The workings of L.E.A.D. have captured the attention of the Atlanta sports and business community. For example, the Atlanta Braves have been a faithful supporter of L.E.A.D. since 2009. In addition to financial support, each year, L.E.A.D. hosts a top shelf baseball clinic experience at Turner Field for more than 300 students from Atlanta Public Schools. This exposure allows it to place its Ambassadors on a first class platform as they welcome their peers to the stadium. In fact, the Ambassadors run the clinic.
“Through baseball, we can tangibly demonstrate to them the role that failure plays in development, using our games as the testing ground for the core values that we’re teaching them.”
“Strategic partnerships are vital to successful outcomes,” the Stewarts say. “As such, we don’t just partner with anybody. On the programmatic side, we are proud to partner with Atlanta Public Schools, Odyssey Atlanta and Growing Leaders. From a development, enrichment and mentoring perspective, we partner with Georgia’s Own Credit Union, Elizabeth Baptist Church, the Braves, Regency Centers, The Delta Upsilon Boule’ and Belk. Each of them is a multi-year investor through their gifts of time, talent and treasure.”
In the treasured time that L.E.A.D. has been giving back to the young, Black men in the Atlanta community, there is one story the Stewarts love to tell regarding the work it does.
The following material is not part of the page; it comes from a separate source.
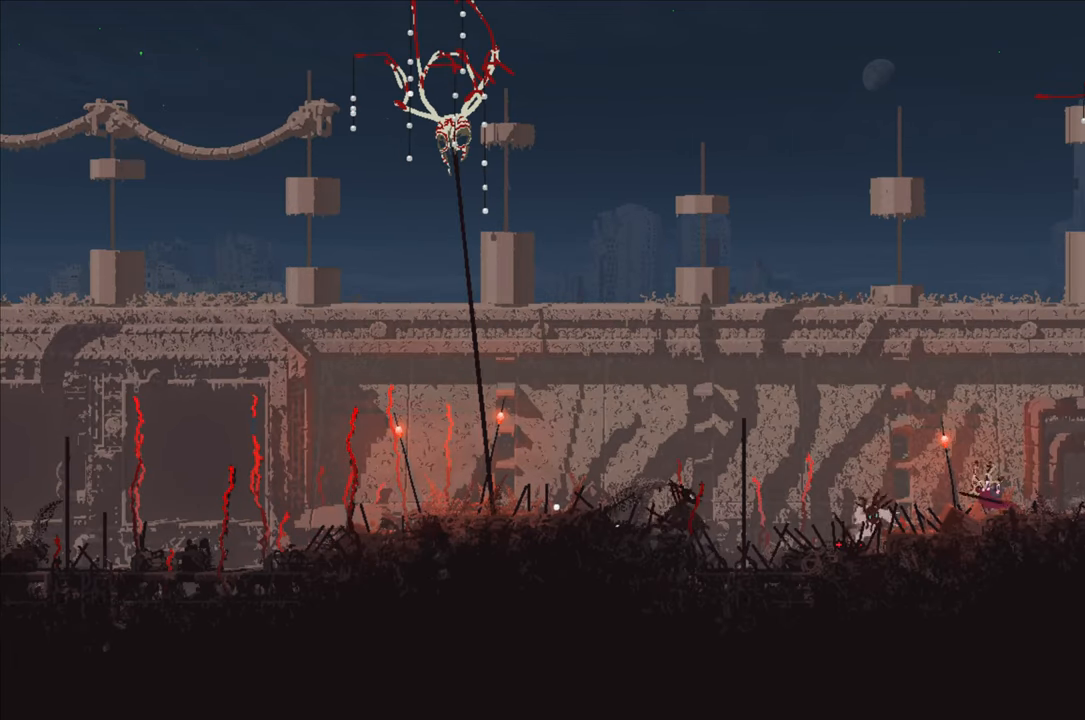
{"buttons": [], "left_stick": "left", "right_stick": "center", "events": []}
Joseph McCrary entered the L.E.A.D. organization as a junior at Redan High School in DeKalb County; he is an inaugural member of the Ambassador Program. That summer, the L.E.A.D. Ambassadors were invited to the corporate headquarters of longtime partner, Mizuno, for Career Day.
Among the many departments that the Ambassadors were exposed to was accounting, an area where McCrary showed a lot of aptitude and passion. After graduating high school with honors and enrolling at Savannah State University on academic and athletic (baseball) scholarships, he went on to graduate Magna Cum Laude, as well captain the baseball team that won the NCAA Mid-Eastern Athletic Conference Championship.
Upon graduation from Savannah State, McCrary accepted a job with Mizuno. Today, he works for The Home Depot and remains a committed supporter of L.E.A.D. He’s graduated from being a program participant to a gainfully employed donor.
“It’s not just a home run story; it’s a grand slam story,” CJ says. “Because Joseph has scored, we all score. It stands as to why we do what we do. It’s significant people giving of their time, talent and treasure to empower others to become significant. It’s what L.E.A.D. is all about.”
L.E.A.D. is a 501 (c)3 nonprofit organization operating in Atlanta, Georgia. L.E.A.D.’s mission is to empower an at-risk generation to lead and transform their City. Through their year-round Pathway2Empowerment Programming, they are inspiring and equipping Black males to earn positions of leadership in business, education and government.